• DESCRIPTION OF THE TASK: Write the next several paragraphs of the Christmas column about the angel in the trash can, picking up right after its last sentence and keeping Lois's story going.

• SELECTED TEXT:
========================

The angel in the trash can

By JEFFERSON WEAVER

I always feel like I’m cheating when I write this column.

I don’t like to write about the same thing more than once or twice, but several of my faithful readers have already asked if I’d be writing this column for Christmas this year.

If you’re looking for biting commentary, go somewhere else today. You won’t find any of my arguably twisted humor or roundabout logic below.

Instead, I want to tell you about an angel in a trash can.

The angel was found by a strong, stubborn woman named Lois. She was raising four children on her own. Times were tight.

Lois was worried about having Christmas presents for them. She worked one full-time and two part-time jobs, although work was hard to find in a resort town in mid-winter, when the north wind froze parts of the Potomac and a light snow made everyone hope for a white Christmas.

Most of the town was shuttered and dark; it made the town sadder in many ways. The once-grand hotels were frowzy and rundown. One by one the old houses, the stores, the boardwalk and pavilion she’d known as a bobby-soxer were fading away.

A handful of businesses stayed open through the winter – there were two grocery stores (she worked in one), a hardware store, a department store (where she also worked part time) and a clothing store for the wealthier folks. They were all decorated for Christmas, and Lois enjoyed seeing the lights, even though the ice and snow was cold through her stockings and the heavy socks pulled up almost to the hem of a homemade skirt.

========================

• DATA SEGMENT:

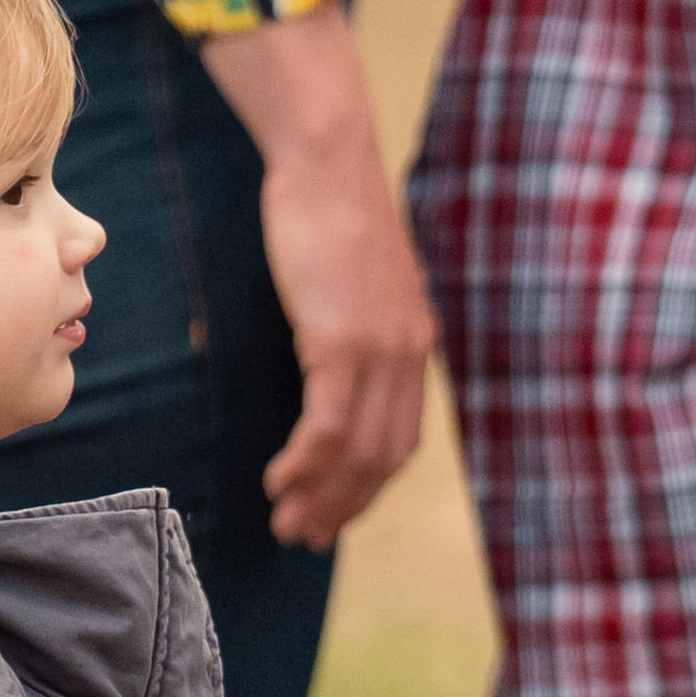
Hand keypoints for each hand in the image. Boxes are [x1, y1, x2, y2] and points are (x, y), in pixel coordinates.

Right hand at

========================

• RESPONSE:
Her other part-time job was around the corner from the fire station, at a little one-horse weekly newspaper. She was trying desperately to learn how to write “real” news; the owner let her cover only the “women’s news,” which she hated writing.

The editor was also divorced; he lived alone up the river in an old farmhouse with a beagle named Driver. He was a skinny, lonely man who wore sweatshirts under his suits to stay warm. He knew and loved her children, who reminded him so much of his own. Lois knew he had gifts for her kids, and she wondered how she could afford to give him something in return, something that wouldn’t seem forward.

Lois cut down an alley toward the back of the department store, taking a longer route but one that would avoid some of the wind off the bay. The alley went between a line of fading summer houses and the business district.

Her mother had invited the editor over to share supper with the family one night. Lois wanted to pick up a few more small decorations for the big Christmas tree, and maybe the ingredients for an applesauce cake. She thought the cake would be a good gift for the editor, and maybe it would help him put on some weight.

She was still thinking about Christmas presents when she spotted the angel in the trash can.
The old doll didn’t look like much of an angel; it was a china doll thrown out with some other junk from one of the old homes. The paint was cracked, much of the hair was gone, and its legs were gone. The doll lay embarrassed in the trashcan, a body of stained white cloth stuffed with cotton.

The woman stopped for a moment, knocked the snow off the doll and quickly shoved it into her pocketbook, worried someone might think she was rooting through trash cans.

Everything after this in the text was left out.